A new Vector containing the values in the specified column.

public static Matrix Implicit(Double d)
Casts a double into a 1x1 matrix.

### Parameters:

`d` - The value for the single matrix element.

### Returns:

A 1x1 matrix containing the parameter value.

public virtual Matrix Inverse()
Uses LU elimination to calculate an inverse of the matrix. No pivoting is performed during the calculation. The original matrix is not changed.

### Returns:

A new matrix representing the inverse of the original matrix.

public Matrix LUDecompositionByGE( swapCount, pivot)
Uses Gaussian elimination to decompose the matrix into a unique lower diagonal matrix and upper diagonal matrix. Partial pivoting is used to increase the stability of the operation. The results of the row swaps are returned in the pivot array. The number of row swaps is returned in the out parameter swapCount Both the L and U matrices are stored in the single matrix mean. The L matrix is stored in the lower left triangle of the matrix. The U matrix is stored in the upper right triangle of the matrix. The rows must be accessed using the pivot array to correctly access the triangles. This function is used to calculate the determinant of matrices larger than 3x3.

### Parameters:

`swapCount` - An out parameter providing the number of row swaps performed during pivoting.
`pivot` - An out parameter providing the postions into which rows were swapped.

### Returns:

A Matrix containing the lower triangular matrix L where (pivot[row] >= column), and the upper triangular matrix where (pivot[row] < column).

public static Matrix Multiply(Matrix m0, Matrix m1)
Creates the matrix that is the product of two matrices. The inner product of each row of m0 is taken with each column of m1. The number of columns in m0 must equal the number of rows of m1. The resulting matrix has the same number of rows of m0 and the same number of columns of m1.

### Parameters:

`m0` - The left operand.
`m1` - The right operand.

### Returns:

A matrix containing the cross product of the two arguments.

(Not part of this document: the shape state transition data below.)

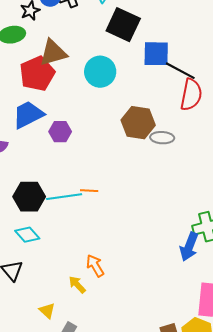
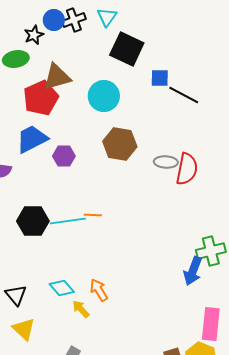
blue square: (156, 54) -> (160, 78), size x0.7
red semicircle: (191, 95) -> (187, 169), moved
brown hexagon: (138, 123) -> (120, 144), moved
cyan diamond: (27, 235) -> (62, 288), moved
yellow triangle: (47, 311) -> (24, 329), moved, size x1.4

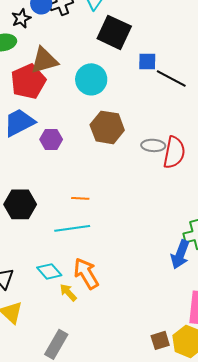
cyan line: (68, 221) -> (72, 228), moved
orange arrow: (99, 290) -> (86, 273), size x1.4

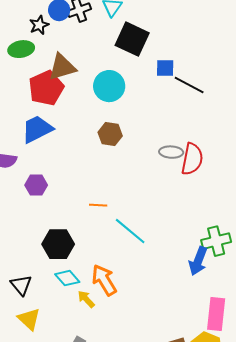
brown hexagon: (107, 127) -> (110, 134), moved, size x0.7
purple hexagon: (51, 139) -> (36, 185), moved
black hexagon: (20, 204) -> (58, 244), moved
cyan line: (72, 228) -> (130, 231), moved, turned 48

public static Matrix Multiply(Double scalar, Matrix m)
Creates a matrix that contains each element of the original matrix divided by the scalar.

### Parameters:

`scalar` - The double value used to scale the matrix.
`m` - The matrix to scale.

### Returns:

A matrix scaled by the double parameter.

public virtual Matrix Sqrt()
Uses Cholesky decomposition to calcuate the square root of this Matrix. No pivoting is performed during the calculation. The original matrix is not changed.

### Returns:

A new matrix representing the square root of the original matrix.

public static Matrix Subtraction(Matrix m0, Matrix m1)
Creates the a matrix that is the difference of two matrices. The operand matrices must be of the same size.

### Parameters:

`m0` - The left operand.
`m1` - The right operand.

### Returns:

A matrix containing the difference of the two arguments.

public override String ToString()
Creates a string representation of the matrix.

### Returns:

A string representation of the matrix.

public Matrix Transpose()
EFficiently creates a new matrix that is the transpose of this matrix. This is done by copying the internal array reference of this matrix into a new matrix and flips the row/column based property.

### Returns:

A new matrix that is a transpose of the original matrix.